Repeat every line of the listing below word for word, but leave out the pictures.

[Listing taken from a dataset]
>>>

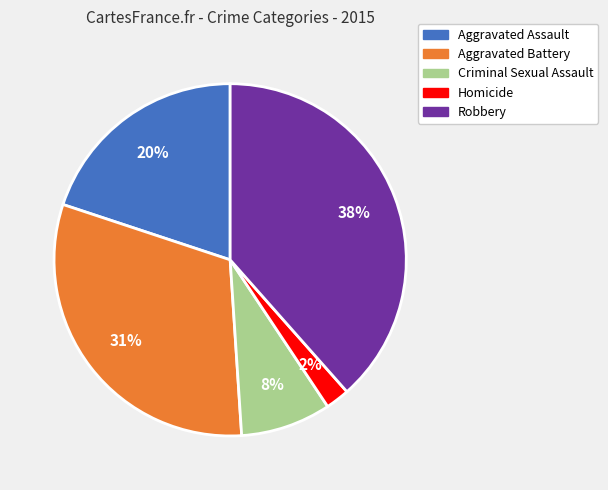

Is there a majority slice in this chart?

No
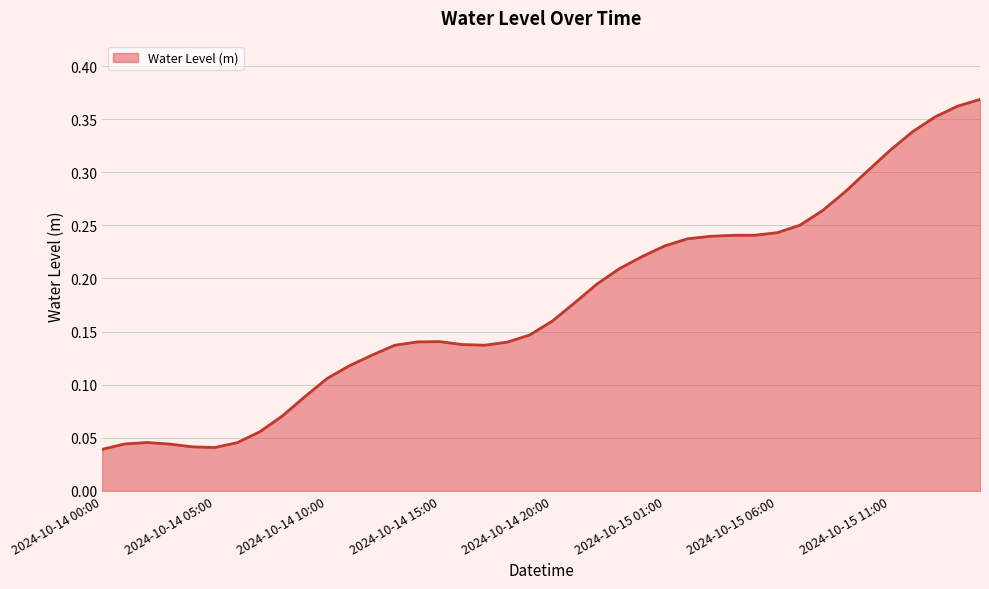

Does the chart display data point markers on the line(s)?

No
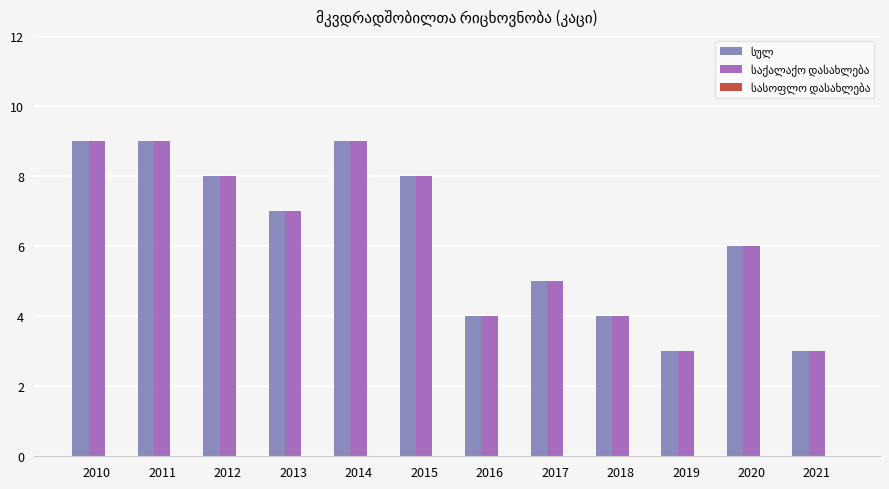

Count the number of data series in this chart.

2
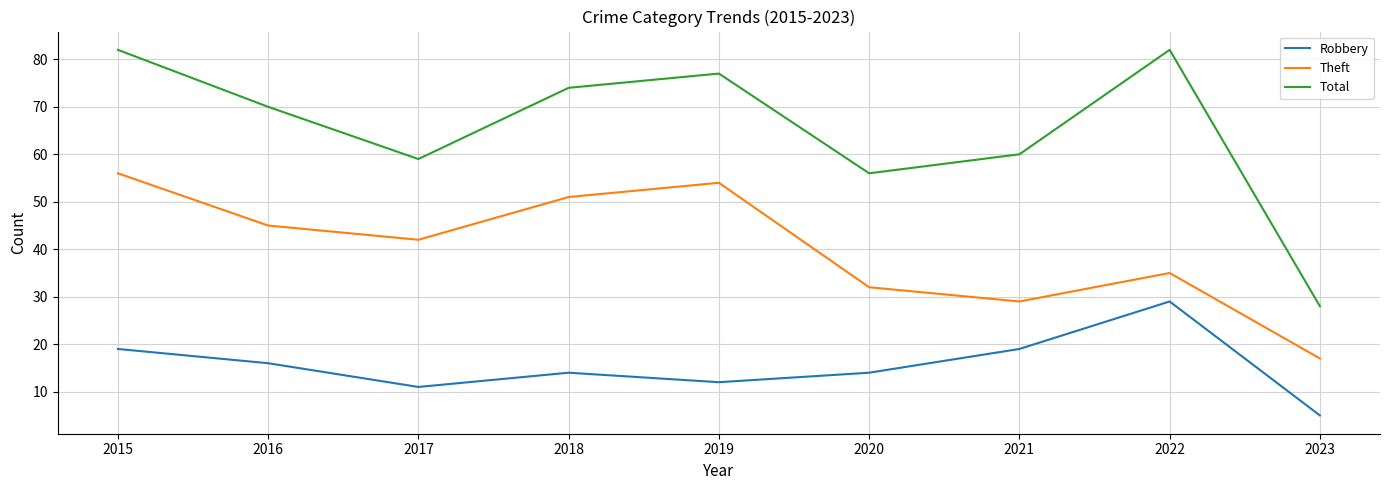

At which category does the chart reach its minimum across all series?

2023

<<<

* Result below *
Is there a majority slice in this chart?

No

Does the chart display data point markers on the line(s)?

No

Count the number of data series in this chart.

2

At which category does the chart reach its minimum across all series?

2023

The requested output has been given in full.